Of course, individual airlines have proven capable of generating a ROIC above WACC. But figures prove that the challenges are system-wide and not dependent on the business model or geography. “At first glance it is hard to see why this should be,” says Pearce. “Logically, risk should be balanced with reward. So, if market forces are working properly, the sector bearing most of the risk in the aviation value chain—the airlines—should get the biggest reward. But this is clearly not the case.”
Airlines are surrounded by stronger business partners and other sectors generate far healthier returns. Distribution and freight forwarding stand out as excellent investment opportunities. “But it is hard to put the blame for airlines’ poor profit performance on the money made by other sectors in the value chain,” warns Pearce. “These sectors are relatively small in their impact on airline profitability, relative to the problems caused by the fragmentation of the industry and the commoditization of the air transport product.” Two areas stand out as major concerns though; fuel and labor.
Fuel has risen to become more than 30% of an airline’s operating costs despite far more efficient operations and engines. The price of fuel has gone up enormously and the problems have been compounded in some countries with taxes on domestic fuel. Brazil, Japan, and India are cases in point. Air transport generates somewhere between $16 billion and $48 billion in profi ts for fuel companies every year. Most of this money is made upstream by crude oil suppliers.
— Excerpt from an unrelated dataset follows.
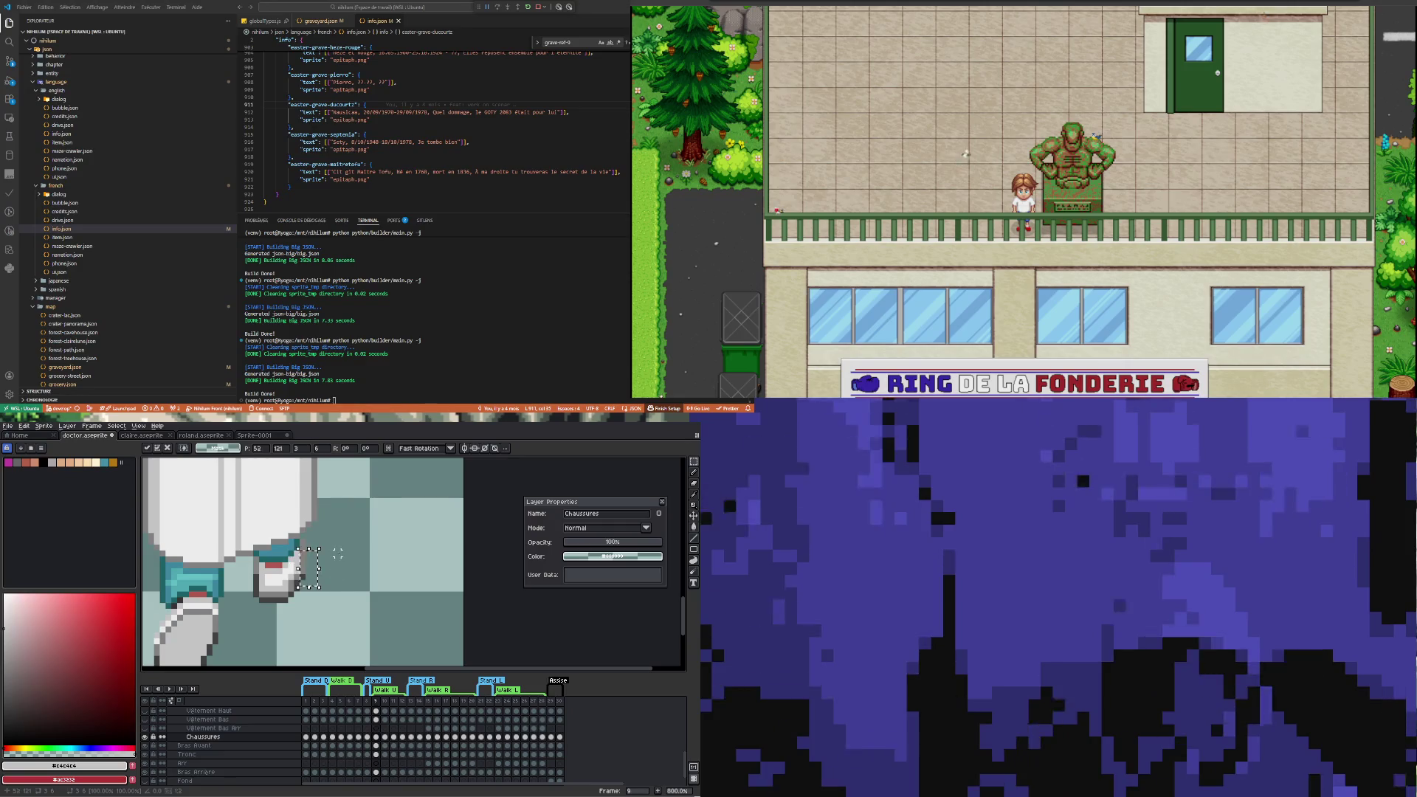
Copy frame 9's grey-shoe Chaussures cel and paste it into frame 11
{"action": "scroll", "coordinate": [320, 547], "scroll_direction": "down", "scroll_amount": 4}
It is difficult to imagine how market forces alone will remedy the situation as so much power is in the hands of the OPEC cartel notwithstanding the recent discoveries of shale oil and gas in the US and elsewhere.
“There is clearly scope for improving the efficiency of the supply chain,” says Pearce. “But in fact the airline industry has done a pretty good job at cutting cost, with a 60% fall in real terms over the past 40 years. The problem from an investor perspective is that all of those cost reductions have been passed through to customers, leaving equity investors unpaid for risking their capital.”